筋肉には表層にあるアウターマッスルと深層にあるインナーマッスルから構成されています。両者には関係性があり、アウターマッスルが過剰に働きすぎるとインナーマッスルの働きは弱くなってしまいます。反対にインナーマッスルが働くとアウターマッスルは緩んで動きやすい状態が作れます。運動麻痺がある方は、アウターマッスルが過剰に働きすぎ、インナーマッスルが抑制されている場合が多いです。

要するに、体の各部位が十分に動く余裕があり、かつ、インナーマッスルが働いている状態を作ることが、手の動きやすさに繋がるのです。

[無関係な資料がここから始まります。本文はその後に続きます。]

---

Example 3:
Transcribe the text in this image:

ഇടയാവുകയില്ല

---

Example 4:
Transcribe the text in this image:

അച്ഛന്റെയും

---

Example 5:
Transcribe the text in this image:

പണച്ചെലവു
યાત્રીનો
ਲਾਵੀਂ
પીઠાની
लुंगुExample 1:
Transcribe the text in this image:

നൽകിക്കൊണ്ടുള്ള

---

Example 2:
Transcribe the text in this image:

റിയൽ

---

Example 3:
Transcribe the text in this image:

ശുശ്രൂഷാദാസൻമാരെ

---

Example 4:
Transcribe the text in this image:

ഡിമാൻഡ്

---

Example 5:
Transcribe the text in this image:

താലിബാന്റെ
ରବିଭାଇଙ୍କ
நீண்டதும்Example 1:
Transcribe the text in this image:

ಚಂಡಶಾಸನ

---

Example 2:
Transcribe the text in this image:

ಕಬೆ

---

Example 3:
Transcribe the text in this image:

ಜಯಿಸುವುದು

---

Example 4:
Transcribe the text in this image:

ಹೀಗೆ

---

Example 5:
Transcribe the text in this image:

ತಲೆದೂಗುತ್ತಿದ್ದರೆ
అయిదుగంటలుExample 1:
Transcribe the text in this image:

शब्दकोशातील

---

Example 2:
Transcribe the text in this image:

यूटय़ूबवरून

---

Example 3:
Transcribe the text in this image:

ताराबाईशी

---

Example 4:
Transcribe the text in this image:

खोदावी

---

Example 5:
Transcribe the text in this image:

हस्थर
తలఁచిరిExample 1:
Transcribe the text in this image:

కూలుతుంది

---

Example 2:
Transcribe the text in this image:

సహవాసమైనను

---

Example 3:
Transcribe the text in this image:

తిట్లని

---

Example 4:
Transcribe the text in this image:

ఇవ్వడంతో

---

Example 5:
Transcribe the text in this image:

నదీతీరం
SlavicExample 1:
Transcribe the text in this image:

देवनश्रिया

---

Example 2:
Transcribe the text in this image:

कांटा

背骨から指先まで伝える運動麻痺のリハビリ法(動画あり)

以下にご自身、あるいは家族の方でも簡単にできる運動を紹介します。

背骨の動きを出す運動

  • 1、座ってみぞおちえを触る
  • 2、触ったまま、体を曲げ伸ばし、左右へひねる
  • 3、それぞれ10回ずつ程度行う
<ポイント>
肩がすくまないようにリラックスして行う
足は床にしっかり着き、動かないように注意する
素早く動かさず、ゆっくり動く範囲を動かす
痛みがある場合は無理せず行う

肩甲骨の動きを出す運動

  • 1、座って手の甲を内ももに当てる
  • 2、足は動かさないように手の甲で内ももを押すように力を入れる
  • 3、10回程度行う
<ポイント>
肘は伸ばしたまま行う
肩がすくまないようにリラックスして行う
脇の後ろから動かすように意識する

肩、肘、指の動きを出す運動

  • 1、脇の後ろ側、肘の後ろ側、中指の付け根をそれぞれおさえる
  • 2、それぞれおさえながら、肩を前後に回す、肘を曲げ伸ばしする、指をグーパーする
  • 3、各10回ずつ程度行う
<ポイント>
肩がすくまないようにリラックスして行う
素早く動かさず、ゆっくりと動く範囲を動かす

リハビリのまとめ

  • 脳梗塞とは、脳の血管の一部が閉塞、あるいは狭窄することで起こる
  • 原因は生活習慣病が主
  • 症状は手足の運動麻痺に加えて、失認、失行、失語などの症状がある
  • 脳の部位によって症状が変わる
  • 脳内における手と顔面の占める領域が足に比べて多いため、運動麻痺が残りやすい
  • 背骨、肩甲骨、肩、肘、手首、指をそれぞれ動かすことで手の動きを良くすることができる
  • インナーマッスルを働かせることで手の動きを良くすることができる

いかがでしたか? 脳梗塞後は完全に元どおりに戻るというわけではありませんが、日頃から続けて体をコンディショニングしてあげることで、限りなく元の状態に近づけることは可能です。ぜひ、本記事を参考に運動を実践してみてください。最後までお読みいただきありがとうございました。